Dream recall seems to be better if you are motivated to write them down or tell someone about them as soon as you wake up. Some people think that déjà-vu may be a form of dream recall that happens randomly, with a sense of having previously seen or experienced a similar situation or place.

Dreams seem to reflect real-life troubles and joys, but the experiences tend to be very distorted so that usually only the dreamer can see the relationship. Children tend to dream more often about animals. Women tend to have more verbal interactions in their dreams, while men’s dreams have more physical action.

Unfortunately, most dreams are unpleasant for the dreamer, representing situations in a more negative light compared the awake state. Anxiety is the most common emotion recalled. Perhaps it’s why some people “wake up on the wrong side of the bed” if they have a dream that negatively affects their mood.

Other emotions described are abandonment, anger, fear, joy and happiness. But the negative ones surface much more commonly than positive ones.

Most dreams happen only once, but some people have recurring themes.
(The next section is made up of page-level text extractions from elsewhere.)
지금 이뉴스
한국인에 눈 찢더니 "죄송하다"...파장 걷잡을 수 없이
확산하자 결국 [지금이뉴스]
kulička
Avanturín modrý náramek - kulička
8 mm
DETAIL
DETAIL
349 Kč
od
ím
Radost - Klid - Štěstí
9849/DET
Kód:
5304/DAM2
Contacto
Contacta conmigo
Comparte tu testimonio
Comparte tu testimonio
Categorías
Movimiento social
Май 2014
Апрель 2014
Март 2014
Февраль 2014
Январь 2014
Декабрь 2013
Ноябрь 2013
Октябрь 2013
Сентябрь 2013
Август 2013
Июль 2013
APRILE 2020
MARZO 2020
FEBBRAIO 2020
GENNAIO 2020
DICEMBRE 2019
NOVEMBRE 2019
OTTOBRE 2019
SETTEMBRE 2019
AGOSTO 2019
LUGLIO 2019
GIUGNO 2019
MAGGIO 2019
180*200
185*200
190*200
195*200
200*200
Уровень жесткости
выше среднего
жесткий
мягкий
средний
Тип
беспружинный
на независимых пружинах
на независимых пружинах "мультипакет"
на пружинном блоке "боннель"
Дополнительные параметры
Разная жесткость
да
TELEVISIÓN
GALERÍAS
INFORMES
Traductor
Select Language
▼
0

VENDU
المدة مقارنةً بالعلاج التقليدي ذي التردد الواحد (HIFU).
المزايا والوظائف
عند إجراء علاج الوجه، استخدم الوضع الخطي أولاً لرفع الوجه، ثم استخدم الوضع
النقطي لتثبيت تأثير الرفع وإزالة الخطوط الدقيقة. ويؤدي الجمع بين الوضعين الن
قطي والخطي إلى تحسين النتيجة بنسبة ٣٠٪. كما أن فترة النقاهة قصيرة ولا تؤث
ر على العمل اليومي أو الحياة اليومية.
My mother frequently dreams of a murderous intruder. This dream started in the early 1960s when she was a young nurse. There was an attacker in Chicago who killed several nursing students living in a campus house, and my mom was so scared and moved by the event that she continues to have a dream related to this 50 years later.

I still have a dream about being in the school bus in my underwear. Embarrassing!

What about nightmares? Nightmares are well-elaborated dreams that have dangerous, horrifying or painful content. They tend to occur late in the night and come during episodes of rapid eye movement sleep. People awaken in a state of distress and can have difficulty sleeping because of them.

Nightmares are a normal occurrence in children. Twenty to 50 percent of children between the ages of 5 to 10 years experience occasional nightmares. They then decrease with age, but may persist through adulthood.

Night terrors also affect children, but are characterized by sudden awakening early in the night with intense fear, though the source of the fear is not remembered.

Little is known about why we dream and what dreams really mean. Dr. William Dement of Stanford University, considered the “father of sleep medicine,” believes that dreams contain personal messages linked to our emotions and our moods. But a few scientists believed that dreams were just meaningless, random events caused by shifting neurotransmitters in our brains during sleep.

Only 1 percent of sleep research focuses on dreams, but that may change as PET scans and other new imaging allows researchers to “watch” the brain during sleep and dreaming, suggesting brain activity in our emotional, sensory and long-term memory centers.

Dreams may be a source for creative images and inspiration, and are sometimes used in psychotherapy as a technique for self-awareness. Dreams are a natural phenomenon, and there is no harm in recalling them.

We all search for meaning in our lives, and wonder if dreams provide a clue. Studies find that we focus more on dreams when good things take place, as most of us are inherently optimistic. Universal dream symbols can be found in popular books, and it will be interesting to see if research can help us make sense of these symbols.

Dr. Susan Mathison founded Catalyst Medical Center in Fargo and created PositivelyBeautiful.com.